> Work required:
Produce word for word the lines of the data below running from the one that has "- ✅ Comprehensive error handling and logging" to the one that has "- CRUD operations", inclusive, and no others.
===
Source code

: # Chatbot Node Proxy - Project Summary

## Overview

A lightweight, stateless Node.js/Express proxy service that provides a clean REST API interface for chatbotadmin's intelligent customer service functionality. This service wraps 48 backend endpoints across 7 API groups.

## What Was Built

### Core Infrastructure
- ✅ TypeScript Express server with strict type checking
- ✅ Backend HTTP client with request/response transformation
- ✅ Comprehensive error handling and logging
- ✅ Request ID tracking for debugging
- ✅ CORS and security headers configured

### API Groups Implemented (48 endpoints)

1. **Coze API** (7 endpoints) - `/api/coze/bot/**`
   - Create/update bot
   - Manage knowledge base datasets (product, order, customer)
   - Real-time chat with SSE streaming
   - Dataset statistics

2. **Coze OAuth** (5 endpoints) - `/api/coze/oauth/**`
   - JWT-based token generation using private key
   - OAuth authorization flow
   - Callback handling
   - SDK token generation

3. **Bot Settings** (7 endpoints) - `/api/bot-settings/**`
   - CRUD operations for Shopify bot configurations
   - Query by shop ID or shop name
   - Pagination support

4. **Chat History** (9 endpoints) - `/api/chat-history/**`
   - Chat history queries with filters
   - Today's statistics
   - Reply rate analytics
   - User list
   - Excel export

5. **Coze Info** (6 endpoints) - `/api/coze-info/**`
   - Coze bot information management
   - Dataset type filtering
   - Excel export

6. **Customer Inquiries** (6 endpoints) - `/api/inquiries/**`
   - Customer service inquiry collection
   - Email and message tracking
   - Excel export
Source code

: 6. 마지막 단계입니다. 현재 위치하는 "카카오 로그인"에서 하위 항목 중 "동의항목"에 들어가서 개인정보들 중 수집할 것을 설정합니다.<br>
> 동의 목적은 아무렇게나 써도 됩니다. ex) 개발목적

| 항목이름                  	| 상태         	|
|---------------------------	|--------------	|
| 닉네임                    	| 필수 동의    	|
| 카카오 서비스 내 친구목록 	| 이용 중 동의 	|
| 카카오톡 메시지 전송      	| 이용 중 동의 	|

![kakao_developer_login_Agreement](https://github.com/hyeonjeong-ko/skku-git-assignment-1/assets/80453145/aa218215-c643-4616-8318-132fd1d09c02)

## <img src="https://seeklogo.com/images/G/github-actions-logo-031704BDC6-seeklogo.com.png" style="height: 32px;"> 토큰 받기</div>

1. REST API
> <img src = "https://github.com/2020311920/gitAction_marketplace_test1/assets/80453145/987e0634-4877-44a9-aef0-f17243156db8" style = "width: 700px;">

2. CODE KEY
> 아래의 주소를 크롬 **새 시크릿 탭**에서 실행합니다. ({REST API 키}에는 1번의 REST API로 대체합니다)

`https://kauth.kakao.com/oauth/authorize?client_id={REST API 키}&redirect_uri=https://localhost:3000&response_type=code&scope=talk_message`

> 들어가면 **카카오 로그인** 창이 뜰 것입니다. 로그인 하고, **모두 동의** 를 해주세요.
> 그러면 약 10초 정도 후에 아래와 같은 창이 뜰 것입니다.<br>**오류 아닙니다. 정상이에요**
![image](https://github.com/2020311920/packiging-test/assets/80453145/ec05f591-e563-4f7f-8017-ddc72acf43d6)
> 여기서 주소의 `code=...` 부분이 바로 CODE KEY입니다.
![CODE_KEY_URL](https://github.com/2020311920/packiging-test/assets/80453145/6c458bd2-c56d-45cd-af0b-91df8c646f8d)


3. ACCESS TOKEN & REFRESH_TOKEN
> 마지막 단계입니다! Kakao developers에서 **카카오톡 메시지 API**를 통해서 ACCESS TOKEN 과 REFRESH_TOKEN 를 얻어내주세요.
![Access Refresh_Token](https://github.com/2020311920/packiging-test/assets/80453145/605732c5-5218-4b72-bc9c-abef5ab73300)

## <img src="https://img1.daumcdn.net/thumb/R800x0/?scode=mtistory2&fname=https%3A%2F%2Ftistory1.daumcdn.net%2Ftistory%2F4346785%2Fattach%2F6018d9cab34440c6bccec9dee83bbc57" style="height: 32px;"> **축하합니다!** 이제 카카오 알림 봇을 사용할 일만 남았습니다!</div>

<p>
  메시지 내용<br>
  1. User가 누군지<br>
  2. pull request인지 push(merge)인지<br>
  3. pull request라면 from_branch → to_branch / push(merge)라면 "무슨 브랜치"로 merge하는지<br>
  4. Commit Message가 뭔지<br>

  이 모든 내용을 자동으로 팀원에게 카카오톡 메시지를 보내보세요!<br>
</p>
===
> Exercise result:
- ✅ Comprehensive error handling and logging
- ✅ Request ID tracking for debugging
- ✅ CORS and security headers configured

### API Groups Implemented (48 endpoints)

1. **Coze API** (7 endpoints) - `/api/coze/bot/**`
   - Create/update bot
   - Manage knowledge base datasets (product, order, customer)
   - Real-time chat with SSE streaming
   - Dataset statistics

2. **Coze OAuth** (5 endpoints) - `/api/coze/oauth/**`
   - JWT-based token generation using private key
   - OAuth authorization flow
   - Callback handling
   - SDK token generation

3. **Bot Settings** (7 endpoints) - `/api/bot-settings/**`
   - CRUD operations for Shopify bot configurations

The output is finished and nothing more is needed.